→ **WHAT IS REQUIRED**
Reproduce the entire Athena detection notebook below without changing anything.

# Athena D&R Okta Automation
This notebook outlines the process of setting up automated Athena queries for security detections. We'll be focusing on ingesting logs into AWS Security Lake and creating detections based on those logs.
## Logs to Ingest
- **Tier 1: AWS Environment**
  - AWS CloudTrail logs
  - AWS GuardDuty findings
  - AWS S3 access logs
  - AWS WAF
  - AWS CloudWatch logs
- **Tier 1: SaaS Applications**
  - Okta logs
  - GitHub audit logs
  - Postman App Logs
  - Postman Cloudflare Logs
## Additional Tools
- AWS Glue and Brex Substation for log ingestion, transformation, and enrichment.
## Objective
To create scheduled Athena queries that will function as detections and run every minute. These detections will be based on the DDL table `postman_s3_okta_audit_logs`.

## Athena Queries for Detections
Here are some example Athena queries that can be used for detections. These queries are based on the DDL table `postman_s3_okta_audit_logs` and are designed to detect suspicious activities.

In [None]:
# Importing required libraries
import boto3
from botocore.exceptions import ClientError
import json
import time
import os

# Initialize Athena client
athena_client = boto3.client('athena', region_name='us-east-1')

# Initialize S3 client
s3_client = boto3.client('s3', region_name='us-east-1')

# Athena settings
athena_database = 'your_database'  # Replace with your Athena database name
athena_output_bucket = 's3://your-athena-output-bucket/'  # Replace with your S3 bucket where Athena will store query results

# Function to run Athena query
def run_athena_query(query):
    response = athena_client.start_query_execution(
        QueryString=query,
        QueryExecutionContext={
            'Database': athena_database
        },
        ResultConfiguration={
            'OutputLocation': athena_output_bucket
        }
    )

(Records in a dataset)

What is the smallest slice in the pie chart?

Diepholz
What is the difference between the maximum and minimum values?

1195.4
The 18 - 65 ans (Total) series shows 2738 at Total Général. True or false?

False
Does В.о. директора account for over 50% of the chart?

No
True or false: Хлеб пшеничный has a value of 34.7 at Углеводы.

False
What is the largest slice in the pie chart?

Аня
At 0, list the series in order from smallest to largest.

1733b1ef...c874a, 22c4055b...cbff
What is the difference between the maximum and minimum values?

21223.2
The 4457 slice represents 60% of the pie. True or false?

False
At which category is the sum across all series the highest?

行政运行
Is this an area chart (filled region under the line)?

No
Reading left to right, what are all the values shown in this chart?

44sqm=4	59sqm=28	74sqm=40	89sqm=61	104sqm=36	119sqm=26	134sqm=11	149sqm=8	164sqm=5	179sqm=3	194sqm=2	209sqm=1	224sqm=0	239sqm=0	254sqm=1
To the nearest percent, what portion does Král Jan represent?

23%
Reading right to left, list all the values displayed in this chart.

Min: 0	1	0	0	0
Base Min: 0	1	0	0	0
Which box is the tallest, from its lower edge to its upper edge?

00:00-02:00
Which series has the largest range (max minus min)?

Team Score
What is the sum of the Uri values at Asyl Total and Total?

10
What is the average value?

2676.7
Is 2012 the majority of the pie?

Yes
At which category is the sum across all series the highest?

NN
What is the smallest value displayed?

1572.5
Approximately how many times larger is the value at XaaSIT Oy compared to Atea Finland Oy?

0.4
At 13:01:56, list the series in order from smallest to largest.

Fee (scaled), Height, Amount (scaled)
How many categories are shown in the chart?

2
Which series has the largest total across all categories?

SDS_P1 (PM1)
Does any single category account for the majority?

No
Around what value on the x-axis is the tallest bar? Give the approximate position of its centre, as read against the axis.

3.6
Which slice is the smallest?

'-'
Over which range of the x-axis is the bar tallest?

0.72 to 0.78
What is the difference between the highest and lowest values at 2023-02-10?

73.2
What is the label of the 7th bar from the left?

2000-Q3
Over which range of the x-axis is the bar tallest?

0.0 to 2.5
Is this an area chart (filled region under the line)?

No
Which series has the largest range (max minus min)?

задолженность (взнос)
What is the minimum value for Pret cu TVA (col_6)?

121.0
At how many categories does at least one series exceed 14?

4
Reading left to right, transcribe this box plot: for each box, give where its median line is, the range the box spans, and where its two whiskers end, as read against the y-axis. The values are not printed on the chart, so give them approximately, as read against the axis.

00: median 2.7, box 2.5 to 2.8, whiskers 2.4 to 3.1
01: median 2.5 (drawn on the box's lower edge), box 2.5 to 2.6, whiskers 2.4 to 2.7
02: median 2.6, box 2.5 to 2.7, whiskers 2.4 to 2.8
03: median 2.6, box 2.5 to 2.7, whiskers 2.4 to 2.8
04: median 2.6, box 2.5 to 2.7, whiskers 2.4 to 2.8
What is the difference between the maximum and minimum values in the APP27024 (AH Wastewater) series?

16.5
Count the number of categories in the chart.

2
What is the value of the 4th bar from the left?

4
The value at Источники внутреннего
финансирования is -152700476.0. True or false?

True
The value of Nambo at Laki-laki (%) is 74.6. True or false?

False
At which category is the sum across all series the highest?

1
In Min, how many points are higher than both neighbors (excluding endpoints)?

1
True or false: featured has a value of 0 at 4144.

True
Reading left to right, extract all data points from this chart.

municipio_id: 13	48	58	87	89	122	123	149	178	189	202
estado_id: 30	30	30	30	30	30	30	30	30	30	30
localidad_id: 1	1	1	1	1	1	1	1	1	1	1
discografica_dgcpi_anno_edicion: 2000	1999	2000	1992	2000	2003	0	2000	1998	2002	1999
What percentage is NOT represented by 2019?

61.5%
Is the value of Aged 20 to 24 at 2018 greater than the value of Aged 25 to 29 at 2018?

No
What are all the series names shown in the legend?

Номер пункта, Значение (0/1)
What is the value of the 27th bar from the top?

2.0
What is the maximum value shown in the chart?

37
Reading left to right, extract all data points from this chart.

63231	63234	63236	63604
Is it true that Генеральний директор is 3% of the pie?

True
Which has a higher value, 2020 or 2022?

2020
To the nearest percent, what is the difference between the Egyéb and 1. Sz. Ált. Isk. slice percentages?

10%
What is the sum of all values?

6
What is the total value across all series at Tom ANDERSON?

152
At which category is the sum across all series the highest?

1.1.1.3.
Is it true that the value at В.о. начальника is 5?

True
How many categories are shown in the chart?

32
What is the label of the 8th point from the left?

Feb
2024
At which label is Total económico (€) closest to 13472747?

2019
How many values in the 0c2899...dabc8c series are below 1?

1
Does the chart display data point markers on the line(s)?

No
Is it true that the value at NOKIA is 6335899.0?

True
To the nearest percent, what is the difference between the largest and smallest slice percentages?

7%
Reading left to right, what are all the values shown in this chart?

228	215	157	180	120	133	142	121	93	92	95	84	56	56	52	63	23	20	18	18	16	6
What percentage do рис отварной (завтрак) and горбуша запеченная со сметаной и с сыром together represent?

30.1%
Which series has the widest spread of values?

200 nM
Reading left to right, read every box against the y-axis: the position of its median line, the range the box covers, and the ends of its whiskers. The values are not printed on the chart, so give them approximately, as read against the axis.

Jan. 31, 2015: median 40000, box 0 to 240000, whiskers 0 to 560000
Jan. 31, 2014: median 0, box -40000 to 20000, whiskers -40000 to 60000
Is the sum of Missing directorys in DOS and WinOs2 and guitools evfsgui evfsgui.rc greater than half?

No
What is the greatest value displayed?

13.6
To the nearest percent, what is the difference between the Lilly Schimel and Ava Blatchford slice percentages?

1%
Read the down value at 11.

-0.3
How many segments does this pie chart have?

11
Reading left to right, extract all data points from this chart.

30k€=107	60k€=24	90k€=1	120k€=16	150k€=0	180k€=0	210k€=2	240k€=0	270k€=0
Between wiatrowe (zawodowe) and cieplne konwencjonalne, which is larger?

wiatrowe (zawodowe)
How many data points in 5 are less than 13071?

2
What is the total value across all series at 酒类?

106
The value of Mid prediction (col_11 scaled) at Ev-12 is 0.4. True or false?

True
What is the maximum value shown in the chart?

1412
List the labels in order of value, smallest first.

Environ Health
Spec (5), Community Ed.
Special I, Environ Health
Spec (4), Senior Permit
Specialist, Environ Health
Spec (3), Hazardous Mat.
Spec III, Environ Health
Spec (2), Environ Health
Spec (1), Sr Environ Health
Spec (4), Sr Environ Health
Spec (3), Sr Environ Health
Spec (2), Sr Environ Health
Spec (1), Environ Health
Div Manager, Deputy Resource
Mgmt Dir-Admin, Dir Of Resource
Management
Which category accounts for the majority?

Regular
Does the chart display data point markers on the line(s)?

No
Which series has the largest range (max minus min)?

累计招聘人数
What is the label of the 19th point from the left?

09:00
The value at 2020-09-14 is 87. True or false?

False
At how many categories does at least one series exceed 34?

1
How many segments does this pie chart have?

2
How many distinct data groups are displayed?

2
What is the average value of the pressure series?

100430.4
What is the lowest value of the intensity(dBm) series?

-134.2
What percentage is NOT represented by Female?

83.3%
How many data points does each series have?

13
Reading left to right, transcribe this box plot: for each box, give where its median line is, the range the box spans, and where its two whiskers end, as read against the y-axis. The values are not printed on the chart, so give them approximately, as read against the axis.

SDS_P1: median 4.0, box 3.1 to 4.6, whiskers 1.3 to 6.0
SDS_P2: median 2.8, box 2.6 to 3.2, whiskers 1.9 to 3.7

→ **RESPONSE TO THIS TASK**
# Athena D&R Okta Automation
This notebook outlines the process of setting up automated Athena queries for security detections. We'll be focusing on ingesting logs into AWS Security Lake and creating detections based on those logs.
## Logs to Ingest
- **Tier 1: AWS Environment**
  - AWS CloudTrail logs
  - AWS GuardDuty findings
  - AWS S3 access logs
  - AWS WAF
  - AWS CloudWatch logs
- **Tier 1: SaaS Applications**
  - Okta logs
  - GitHub audit logs
  - Postman App Logs
  - Postman Cloudflare Logs
## Additional Tools
- AWS Glue and Brex Substation for log ingestion, transformation, and enrichment.
## Objective
To create scheduled Athena queries that will function as detections and run every minute. These detections will be based on the DDL table `postman_s3_okta_audit_logs`.

## Athena Queries for Detections
Here are some example Athena queries that can be used for detections. These queries are based on the DDL table `postman_s3_okta_audit_logs` and are designed to detect suspicious activities.

In [None]:
# Importing required libraries
import boto3
from botocore.exceptions import ClientError
import json
import time
import os

# Initialize Athena client
athena_client = boto3.client('athena', region_name='us-east-1')

# Initialize S3 client
s3_client = boto3.client('s3', region_name='us-east-1')

# Athena settings
athena_database = 'your_database'  # Replace with your Athena database name
athena_output_bucket = 's3://your-athena-output-bucket/'  # Replace with your S3 bucket where Athena will store query results

# Function to run Athena query
def run_athena_query(query):
    response = athena_client.start_query_execution(
        QueryString=query,
        QueryExecutionContext={
            'Database': athena_database
        },
        ResultConfiguration={
            'OutputLocation': athena_output_bucket
        }
    )